ARTIKEL XXXV. SAMENLOOP WET VAN 31 MEI 2017 TOT WIJZIGING VAN DE WET KINDEROPVANG EN KWALITEITSEISEN PEUTERSPEELZALEN EN ENKELE ANDERE WETTEN IN VERBAND MET DE HARMONISATIE VAN DE REGELGEVING MET BETREKKING TOT KINDERCENTRA EN PEUTERSPEELZALEN (WET HARMONISATIE KINDEROPVANG EN PEUTERSPEELZAALWERK) (STB. 2017, 252) EN WET VAN 23 AUGUSTUS 2016 TOT AANPASSING VAN ENIGE BEPALINGEN IN DE WET KINDEROPVANG EN KWALITEITSEISEN PEUTERSPEELZALEN IN VERBAND MET DE REPARATIE VAN ENIGE ONVOLKOMENHEDEN (STB. 2016, 319)

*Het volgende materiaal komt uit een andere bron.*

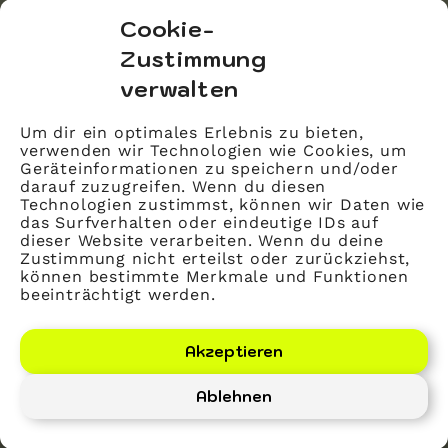
bvitg Service GmbH
Cookie-
Markgrafenstraße 56
Zustimmung
10117 Berlin
verwalten
info@bvitg.de
Um dir ein optimales Erlebnis zu bieten,
verwenden wir Technologien wie Cookies, um
Impressum
Geräteinformationen zu speichern und/oder
Kontakt
darauf zuzugreifen. Wenn du diesen
Technologien zustimmst, können wir Daten wie
Datenschutz
das Surfverhalten oder eindeutige IDs auf
dieser Website verarbeiten. Wenn du deine
Mitglied werden
Zustimmung nicht erteilst oder zurückziehst,
können bestimmte Merkmale und Funktionen
beeinträchtigt werden.
LinkedIn
YouTube
Akzeptieren
Ablehnen
Bundesverband Gesundheits-IT – bvitg e. V.
©
2026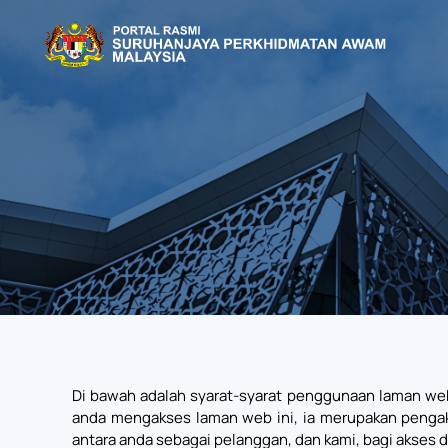
Skip to main content
Di bawah adalah syarat-syarat penggunaan laman we
anda mengakses laman web ini, ia merupakan pengaku
antara anda sebagai pelanggan, dan kami, bagi akses 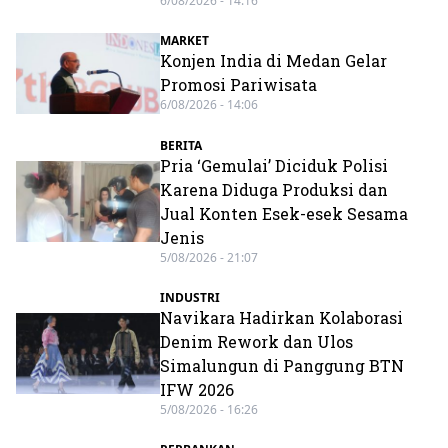
6/08/2026 - 14:16
MARKET
Konjen India di Medan Gelar
Promosi Pariwisata
6/08/2026 - 14:06
BERITA
Pria ‘Gemulai’ Diciduk Polisi
Karena Diduga Produksi dan
Jual Konten Esek-esek Sesama
Jenis
5/08/2026 - 21:07
INDUSTRI
Navikara Hadirkan Kolaborasi
Denim Rework dan Ulos
Simalungun di Panggung BTN
IFW 2026
5/08/2026 - 16:26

Indien artikel I, onderdeel L, van de Wet van 31 mei 2017 tot wijziging van de Wet kinderopvang en kwaliteitseisen peuterspeelzalen en enkele andere wetten in verband met de harmonisatie van de regelgeving met betrekking tot kindercentra en peuterspeelzalen (Wet harmonisatie kinderopvang en peuterspeelzaalwerk) (Stb. 2017, 252) eerder in werking is getreden of treedt dan artikel II, onderdeel B, van de Wet van 23 augustus 2016 tot aanpassing van enige bepalingen in de Wet kinderopvang en kwaliteitseisen peuterspeelzalen in verband met de reparatie van enige onvolkomenheden (Stb. 2016, 319), wordt in de aanhef van artikel II van laatstgenoemde wet «Wet kinderopvang en kwaliteitseisen peuterspeelzalen» vervangen door: Wet kinderopvang.

ARTIKEL XXXVI. INWERKINGTREDING

De artikelen van deze wet treden in werking op een bij koninklijk besluit te bepalen tijdstip, dat voor de verschillende artikelen of onderdelen daarvan verschillend kan worden vastgesteld, en kunnen terugwerken tot en met een in dat besluit te bepalen tijdstip, dat voor de verschillende artikelen of onderdelen daarvan verschillend kan worden vastgesteld. In dat besluit wordt zo nodig toepassing gegeven aan artikel 12, eerste lid, van de Wet raadgevend referendum.

ARTIKEL XXXVII. CITEERTITEL

Deze wet wordt aangehaald als: Verzamelwet SZW 2018.

Lasten en bevelen dat deze in het Staatsblad zal worden geplaatst en dat alle ministeries, autoriteiten, colleges en ambtenaren die zulks aangaat, aan de nauwkeurige uitvoering de hand zullen houden.